Mr Frist seemed to take a moderate tack in the culture wars. In his 1989 book “Transplant” (part memoir, part cri de coeur about organ transplants) he was resolutely scientific rather than theological on the question of when life begins and ends. He even recommended changing the legal definition of “brain death” to make it easier to harvest the organs of anencephalic babies (who are born with a fatal neurological disorder but show signs of mental activity). Social conservatives fiercely resisted his elevation to the Senate leadership.
But look at him now. One moment Fristy is leading the congressional charge into the Terri Schiavo case, masterminding a bill to give federal courts jurisdiction over the case, and “diagnosing” Ms Schiavo as being conscious on the basis of watching a video and talking to a neurologist who had not seen her for two years. The next he is threatening “the nuclear option”—changing the Senate's rules to stop Democrats filibustering judicial nominees. On April 24th he was a speaker—albeit by videotape—at a Christian rally at which the “oligarchs” of the Supreme Court were denounced as “unelected and unaccountable, arrogant and imperious, determined to redesign the culture according to their own biases and values.”

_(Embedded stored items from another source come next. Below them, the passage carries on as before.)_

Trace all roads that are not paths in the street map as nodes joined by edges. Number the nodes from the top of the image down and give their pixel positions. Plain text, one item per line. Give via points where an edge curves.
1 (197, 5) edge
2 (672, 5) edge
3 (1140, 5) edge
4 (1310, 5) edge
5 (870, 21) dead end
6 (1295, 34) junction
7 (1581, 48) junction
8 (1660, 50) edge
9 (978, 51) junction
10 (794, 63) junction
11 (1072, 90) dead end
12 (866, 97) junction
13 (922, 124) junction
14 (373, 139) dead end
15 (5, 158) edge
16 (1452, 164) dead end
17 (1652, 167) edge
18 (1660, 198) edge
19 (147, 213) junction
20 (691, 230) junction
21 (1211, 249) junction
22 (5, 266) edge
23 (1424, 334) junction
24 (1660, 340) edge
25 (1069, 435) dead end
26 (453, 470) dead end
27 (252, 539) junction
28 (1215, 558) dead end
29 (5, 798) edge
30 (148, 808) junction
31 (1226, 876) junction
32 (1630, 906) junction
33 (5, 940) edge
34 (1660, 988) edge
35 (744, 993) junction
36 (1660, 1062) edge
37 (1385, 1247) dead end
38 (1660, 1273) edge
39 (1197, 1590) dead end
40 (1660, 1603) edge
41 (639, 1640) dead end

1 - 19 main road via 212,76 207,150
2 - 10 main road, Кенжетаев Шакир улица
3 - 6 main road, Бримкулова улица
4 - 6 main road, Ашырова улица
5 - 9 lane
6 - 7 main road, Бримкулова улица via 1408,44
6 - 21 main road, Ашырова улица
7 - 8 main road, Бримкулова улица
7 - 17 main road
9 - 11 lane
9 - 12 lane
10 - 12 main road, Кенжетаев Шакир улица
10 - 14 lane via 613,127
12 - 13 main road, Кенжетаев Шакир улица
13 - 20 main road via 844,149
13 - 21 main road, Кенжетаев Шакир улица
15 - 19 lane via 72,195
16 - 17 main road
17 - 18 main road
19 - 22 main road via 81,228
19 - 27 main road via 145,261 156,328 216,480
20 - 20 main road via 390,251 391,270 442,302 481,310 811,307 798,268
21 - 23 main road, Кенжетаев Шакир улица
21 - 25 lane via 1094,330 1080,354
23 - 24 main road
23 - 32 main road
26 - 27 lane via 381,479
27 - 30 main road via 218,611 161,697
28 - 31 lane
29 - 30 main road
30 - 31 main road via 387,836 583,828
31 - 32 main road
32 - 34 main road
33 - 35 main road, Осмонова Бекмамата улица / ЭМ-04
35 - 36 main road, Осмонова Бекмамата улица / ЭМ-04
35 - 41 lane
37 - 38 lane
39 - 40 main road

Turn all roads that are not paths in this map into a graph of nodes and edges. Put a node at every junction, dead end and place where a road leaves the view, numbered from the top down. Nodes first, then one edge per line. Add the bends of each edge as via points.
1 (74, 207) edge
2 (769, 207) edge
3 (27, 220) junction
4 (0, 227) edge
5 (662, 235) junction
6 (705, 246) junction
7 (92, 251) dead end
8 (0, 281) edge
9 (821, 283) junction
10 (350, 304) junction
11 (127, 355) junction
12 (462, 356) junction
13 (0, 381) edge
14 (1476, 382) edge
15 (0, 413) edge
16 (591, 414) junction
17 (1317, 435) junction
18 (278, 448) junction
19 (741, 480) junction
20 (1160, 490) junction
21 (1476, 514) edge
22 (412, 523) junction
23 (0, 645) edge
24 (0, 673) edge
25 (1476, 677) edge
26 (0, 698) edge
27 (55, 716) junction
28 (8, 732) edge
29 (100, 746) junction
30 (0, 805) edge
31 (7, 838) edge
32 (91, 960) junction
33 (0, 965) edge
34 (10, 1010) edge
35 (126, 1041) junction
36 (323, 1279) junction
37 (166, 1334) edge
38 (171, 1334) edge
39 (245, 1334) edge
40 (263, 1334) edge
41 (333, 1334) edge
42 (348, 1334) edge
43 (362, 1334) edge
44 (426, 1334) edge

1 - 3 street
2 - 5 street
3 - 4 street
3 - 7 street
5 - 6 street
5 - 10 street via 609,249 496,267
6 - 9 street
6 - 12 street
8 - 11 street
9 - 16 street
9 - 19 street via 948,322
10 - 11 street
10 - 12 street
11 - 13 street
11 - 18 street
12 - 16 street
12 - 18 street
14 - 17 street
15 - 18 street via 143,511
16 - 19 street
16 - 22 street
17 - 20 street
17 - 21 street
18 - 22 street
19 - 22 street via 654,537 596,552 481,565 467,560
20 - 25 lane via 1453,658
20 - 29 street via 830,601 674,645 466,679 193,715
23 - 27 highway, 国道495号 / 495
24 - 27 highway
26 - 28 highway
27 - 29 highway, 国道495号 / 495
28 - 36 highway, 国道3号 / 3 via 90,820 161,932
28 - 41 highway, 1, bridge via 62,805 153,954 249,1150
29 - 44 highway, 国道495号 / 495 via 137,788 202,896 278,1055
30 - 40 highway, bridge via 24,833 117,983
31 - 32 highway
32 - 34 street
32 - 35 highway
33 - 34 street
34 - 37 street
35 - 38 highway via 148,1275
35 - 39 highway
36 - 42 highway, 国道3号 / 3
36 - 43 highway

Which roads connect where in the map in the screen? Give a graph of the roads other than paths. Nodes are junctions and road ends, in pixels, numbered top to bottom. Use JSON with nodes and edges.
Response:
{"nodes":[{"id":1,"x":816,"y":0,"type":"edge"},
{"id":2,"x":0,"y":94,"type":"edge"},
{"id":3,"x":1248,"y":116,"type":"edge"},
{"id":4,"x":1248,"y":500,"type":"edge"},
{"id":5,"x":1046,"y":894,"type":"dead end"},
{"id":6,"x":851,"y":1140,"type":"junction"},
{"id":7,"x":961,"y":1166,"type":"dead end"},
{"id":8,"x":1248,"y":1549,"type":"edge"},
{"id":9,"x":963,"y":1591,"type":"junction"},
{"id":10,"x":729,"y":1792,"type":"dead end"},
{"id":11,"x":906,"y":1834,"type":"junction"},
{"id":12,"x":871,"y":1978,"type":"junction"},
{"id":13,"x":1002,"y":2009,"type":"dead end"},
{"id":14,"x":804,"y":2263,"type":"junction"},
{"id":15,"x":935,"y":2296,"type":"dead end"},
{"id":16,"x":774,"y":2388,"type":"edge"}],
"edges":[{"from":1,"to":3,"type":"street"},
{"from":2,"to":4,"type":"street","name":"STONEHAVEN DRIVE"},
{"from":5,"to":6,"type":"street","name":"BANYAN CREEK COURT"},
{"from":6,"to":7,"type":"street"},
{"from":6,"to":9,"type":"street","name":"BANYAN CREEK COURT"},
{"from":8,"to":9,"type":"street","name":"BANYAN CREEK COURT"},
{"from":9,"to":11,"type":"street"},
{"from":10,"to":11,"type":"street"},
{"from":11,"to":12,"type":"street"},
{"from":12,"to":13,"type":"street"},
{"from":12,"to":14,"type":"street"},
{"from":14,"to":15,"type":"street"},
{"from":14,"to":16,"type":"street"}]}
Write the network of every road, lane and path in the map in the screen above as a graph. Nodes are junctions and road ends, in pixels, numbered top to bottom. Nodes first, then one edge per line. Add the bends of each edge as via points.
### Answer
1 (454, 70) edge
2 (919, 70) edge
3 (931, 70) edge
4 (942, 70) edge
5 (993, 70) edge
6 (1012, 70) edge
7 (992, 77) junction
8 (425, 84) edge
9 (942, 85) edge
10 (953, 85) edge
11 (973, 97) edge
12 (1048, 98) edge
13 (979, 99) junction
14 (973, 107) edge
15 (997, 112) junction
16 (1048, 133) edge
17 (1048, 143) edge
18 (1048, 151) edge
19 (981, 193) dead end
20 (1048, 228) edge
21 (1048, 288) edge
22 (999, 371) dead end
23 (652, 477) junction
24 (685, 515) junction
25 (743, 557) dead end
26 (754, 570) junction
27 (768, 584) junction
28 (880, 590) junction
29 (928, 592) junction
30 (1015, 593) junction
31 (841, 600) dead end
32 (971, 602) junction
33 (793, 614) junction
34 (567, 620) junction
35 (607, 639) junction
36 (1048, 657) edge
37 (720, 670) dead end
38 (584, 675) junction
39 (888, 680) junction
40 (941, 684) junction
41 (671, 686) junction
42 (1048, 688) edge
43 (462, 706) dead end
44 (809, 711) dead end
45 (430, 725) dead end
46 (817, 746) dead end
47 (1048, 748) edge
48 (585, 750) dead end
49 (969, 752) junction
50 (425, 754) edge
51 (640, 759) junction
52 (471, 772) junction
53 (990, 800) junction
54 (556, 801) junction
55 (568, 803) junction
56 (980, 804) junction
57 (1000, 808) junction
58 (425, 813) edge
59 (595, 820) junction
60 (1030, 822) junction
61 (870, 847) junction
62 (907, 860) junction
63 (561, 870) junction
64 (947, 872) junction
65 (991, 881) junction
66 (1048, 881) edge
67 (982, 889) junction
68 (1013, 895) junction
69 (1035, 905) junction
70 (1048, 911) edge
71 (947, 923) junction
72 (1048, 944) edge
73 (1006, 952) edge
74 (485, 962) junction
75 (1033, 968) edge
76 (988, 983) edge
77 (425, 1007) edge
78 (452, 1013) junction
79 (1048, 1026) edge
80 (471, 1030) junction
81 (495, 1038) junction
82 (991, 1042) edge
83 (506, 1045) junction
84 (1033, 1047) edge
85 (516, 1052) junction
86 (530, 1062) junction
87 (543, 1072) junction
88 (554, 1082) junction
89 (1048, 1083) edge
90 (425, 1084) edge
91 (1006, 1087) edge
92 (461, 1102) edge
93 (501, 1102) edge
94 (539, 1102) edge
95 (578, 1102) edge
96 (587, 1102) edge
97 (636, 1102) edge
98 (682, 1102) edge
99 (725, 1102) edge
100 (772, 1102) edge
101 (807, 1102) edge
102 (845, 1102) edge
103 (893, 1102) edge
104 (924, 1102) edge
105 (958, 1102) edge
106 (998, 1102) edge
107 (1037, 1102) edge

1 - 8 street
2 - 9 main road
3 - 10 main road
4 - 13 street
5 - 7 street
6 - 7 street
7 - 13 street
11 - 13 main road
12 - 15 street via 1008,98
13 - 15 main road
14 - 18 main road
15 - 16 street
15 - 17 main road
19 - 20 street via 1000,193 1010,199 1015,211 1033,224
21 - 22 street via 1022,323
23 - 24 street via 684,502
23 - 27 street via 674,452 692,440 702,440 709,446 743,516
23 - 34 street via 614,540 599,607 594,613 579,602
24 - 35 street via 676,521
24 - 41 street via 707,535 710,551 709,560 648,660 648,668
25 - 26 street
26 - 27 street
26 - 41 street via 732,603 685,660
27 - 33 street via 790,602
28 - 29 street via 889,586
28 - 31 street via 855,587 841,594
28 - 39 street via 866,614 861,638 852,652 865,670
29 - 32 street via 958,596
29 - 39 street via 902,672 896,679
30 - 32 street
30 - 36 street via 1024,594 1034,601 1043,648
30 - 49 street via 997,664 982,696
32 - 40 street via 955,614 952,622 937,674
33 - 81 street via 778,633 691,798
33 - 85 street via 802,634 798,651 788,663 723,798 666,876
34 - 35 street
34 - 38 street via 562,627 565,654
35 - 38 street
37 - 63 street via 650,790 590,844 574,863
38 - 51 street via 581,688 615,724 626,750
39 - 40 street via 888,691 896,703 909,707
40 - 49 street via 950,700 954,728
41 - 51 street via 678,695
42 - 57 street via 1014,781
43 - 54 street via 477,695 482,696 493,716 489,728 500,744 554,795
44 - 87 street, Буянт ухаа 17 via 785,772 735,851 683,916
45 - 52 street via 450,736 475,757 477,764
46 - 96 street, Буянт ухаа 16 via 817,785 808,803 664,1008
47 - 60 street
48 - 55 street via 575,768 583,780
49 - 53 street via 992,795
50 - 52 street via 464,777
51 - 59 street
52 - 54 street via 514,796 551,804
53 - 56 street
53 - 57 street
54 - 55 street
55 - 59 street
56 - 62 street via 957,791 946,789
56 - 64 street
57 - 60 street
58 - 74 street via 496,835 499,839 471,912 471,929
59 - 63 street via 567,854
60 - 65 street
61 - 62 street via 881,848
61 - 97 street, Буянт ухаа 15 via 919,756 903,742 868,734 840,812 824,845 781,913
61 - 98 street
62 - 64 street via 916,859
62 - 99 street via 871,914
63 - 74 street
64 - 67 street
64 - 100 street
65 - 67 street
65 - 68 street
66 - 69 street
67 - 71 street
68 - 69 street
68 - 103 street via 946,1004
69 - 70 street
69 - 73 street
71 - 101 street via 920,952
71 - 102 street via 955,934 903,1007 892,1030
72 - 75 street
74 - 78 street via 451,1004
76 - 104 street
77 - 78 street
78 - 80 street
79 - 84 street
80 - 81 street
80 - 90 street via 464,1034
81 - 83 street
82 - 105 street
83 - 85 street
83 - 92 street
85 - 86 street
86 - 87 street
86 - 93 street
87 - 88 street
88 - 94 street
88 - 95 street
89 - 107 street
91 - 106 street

Why has Mr Frist thrown in his lot with the religious right? It is possible that he has enjoyed a private conversion. But the more likely explanation is that an intensely ambitious man desperately wants to be president. At his young gentleman's academy in Nashville, his nicknames were “Mr President”, “Precious” and “Wilbur”; at Princeton, Harvard Medical School and the Stanford University Medical Centre, he was a super-achiever, so keen on practising surgery that he even adopted stray cats from Boston shelters for the sole purpose of dissecting them. And now he is in the Senate—a club whose inhabitants think about becoming president as often as normal humans think about sex.
Mr Frist seems to have made two calculations. The first is that you cannot win the Republican nomination unless you have “people of faith” on your side. The second is that such people are very angry. They thought that the 2004 election, with its clean sweep of the White House, the House of Representatives and the Senate, would allow them to roll back secular liberalism. But they find themselves blocked on every front: by a liberal press that is intent on destroying their champions, such as (Saint) Tom DeLay; by the Democratic minority, which is using every trick in the book to block their agenda; and by an activist judiciary, which seems impervious to the will of the people.
Both these calculations are absolutely right, but they are hardly risk-free—as the filibuster debate shows. Mr Frist's natural constituency—business conservatives—already worry that the filibuster fuss will distract attention from things like trade liberalisation and litigation reform. The stakes will soon get higher. If Mr Frist's nuclear strategy fails, he risks disappointing the religious right, emboldening the Democrats and trashing his reputation as an efficient majority leader. If he succeeds, he risks throwing the Senate into turmoil, alienating moderate voters, and stoking up the appetite of the religious right to move on to something else (like overturning Roe v Wade).